Earlier in his career, the Ukrainian director Sergei Loznitsa alternated between documentaries and narrative features. The documentaries tended to be distanced, austere, observational; those that focused on the past (such as 2005’s Blockade, about the WWII siege of Leningrad, or 2019’s State Funeral, about the funeral of Stalin) were often built entirely from archival footage. The narrative features, however, such as 2010’s My Joy or 2017’s A Gentle Creature, were rich, rambling, surreal, maximalist, following characters on absurd quests through cross sections of bureaucracy and society. In recent years, particularly after Russia’s invasion of Ukraine, Loznitsa has focused on documentaries, be they about the war raging in his country or the Soviet past. Two Prosecutors, his first narrative feature in seven years, combines the different strains of the director’s filmography. It’s the slowly mesmerizing and Kafkaesque story of a young lawyer seeking justice in 1937, at the height of Stalin’s brutal purges, but it’s marked by an elegant stoicism that suggests Loznitsa might be heading in new directions stylistically — that the rigor of his documentaries is bleeding further into his narrative work.

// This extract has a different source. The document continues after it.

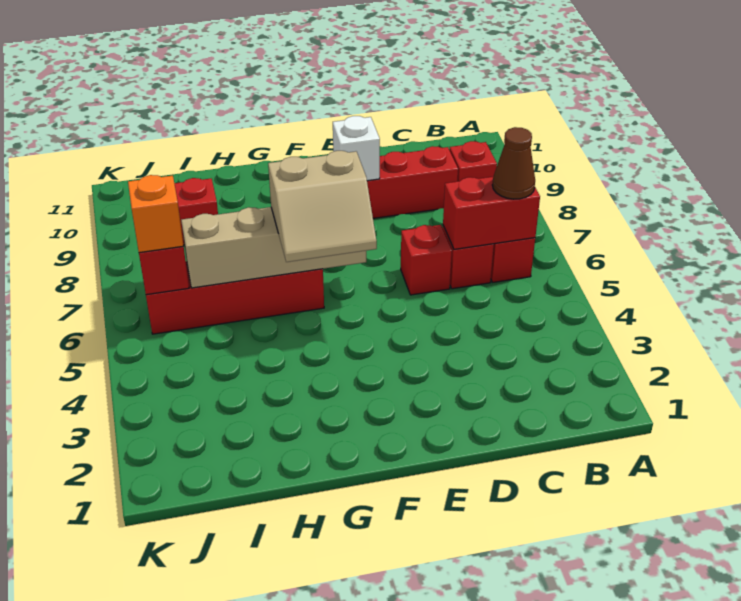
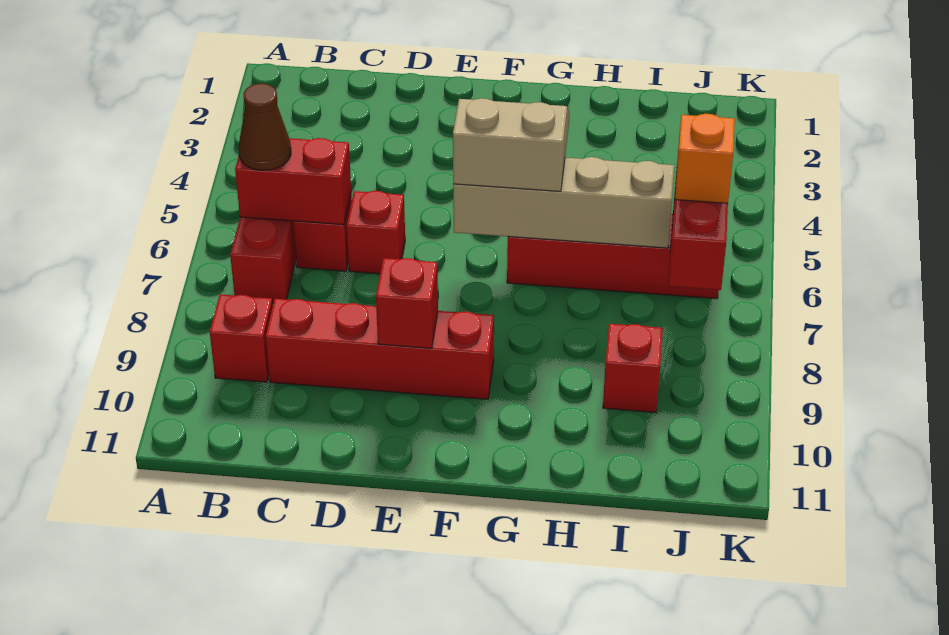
white brick E9 level 2 -> red brick E9 level 2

Two Prosecutors is based on a novella by Georgy Demidov, a physicist who spent 18 years in Soviet prison camps and was rehabilitated in the late 1950s, only to then have his work seized by the authorities; most of his writings were only published following his death in 1987. I haven’t read the story the film is based on, but it would probably sound painfully simple in précis: A young lawyer, Kornyev (Aleksandr Kuznetsov), arrives at a prison in the Western Russian town of Bryansk and insists on a meeting with a political prisoner, Stepnyak (Aleksandr Filippenko). Despite several roadblocks from the authorities, he finally meets with the man, an elderly Bolshevik who claims he was jailed under false pretenses and shows him his wounds from the torture he’s endured in captivity. Kornyev then travels to Moscow to speak directly to the country’s chief prosecutor, the prim and poker-faced Andrey Vyshinsky (Anatoliy Beliy), to plead with him to open an investigation into Stepnyak’s treatment. I won’t reveal what exactly happens next, but let’s just remember that the movie is set during Stalin’s Great Terror. Such tales tend not to end well. (And Vyshinski was one of the most notorious figures of the Stalin era, a craven opportunist who made up for his compromised, non-Bolshevik past by becoming one of Stalin’s most loathsome and loyal lackeys.)
What distinguishes Two Prosecutors is not its overall narrative trajectory (which reads more like a bitter cosmic joke than anything else) but rather how Loznitsa subtly colors in Kornyev’s journey through the halls of power. The idealistic young prosecutor knows the law, and he understands both his and the prisoner’s rights. He even grasps, to some extent, the ways in which the law has already been thwarted: In going to Vyshinski in Moscow, he knowingly bypasses the local authorities in Bryansk (and travels hundreds of miles) because he knows they’ve been infiltrated by corrupt secret police. But in the upside-down universe of Stalin’s Russia, Kornyev’s diligence and persistence may well be his greatest failings. Both the prison’s duty officer and the warden regard him with bemusement curdling into contempt, and by the time he arrives at Vyshinski’s offices, the looks the young man gets are of the kind generally reserved for meddlesome pests.
“Our entire lives are structured as a chain of various rituals,” Loznitsa told me when I interviewed him in 2022. “Even when we meet each other and shake hands, this is a ritual.” At the time, he was talking about the fact that both his documentaries and his narrative features often include ceremonies, celebrations, speeches, weddings. Two Prosecutors doesn’t have any sequences that we might typically describe as rituals — except that it does, in fact, feature lots and lots of scenes of people meeting each other. The whole movie basically unfolds as a series of conversations in smallish rooms, almost all of which are eventually revealed to be part of one big empty procession. Kornyev thinks he has agency; he assumes he’s moving up the chain of command; he believes that by going above everyone’s heads he’s outflanking the criminals who’ve sullied Soviet justice. In fact, he’s unwittingly enacting a charade, each step on his path more meaningless than the last. He is heading straight into the lion’s den — because Soviet justice has itself become a monstrosity.
Loznitsa’s locked-down style echoes this idea on a formal level. The camera pretty much never moves, not even slightly. Characters are almost always framed by walls and doors in ruthlessly direct compositions that evoke a stylistic prison to go along with the real ones. Early in the film, two men laugh uproariously (too uproariously) at a throwaway joke about a Soviet official who said that before the revolution he was waiting for jail and after the revolution “jail was waiting for me.” Loznitsa turns that sentiment into a stylistic philosophy in Two Prosecutors, creating a world where both physical and spiritual imprisonment are woven into the very fabric of the picture. As the industrious and idealistic Kornyev moves determinedly through these spaces, we see that nothing budges, nothing changes. All our hero can do is disappear behind the walls himself.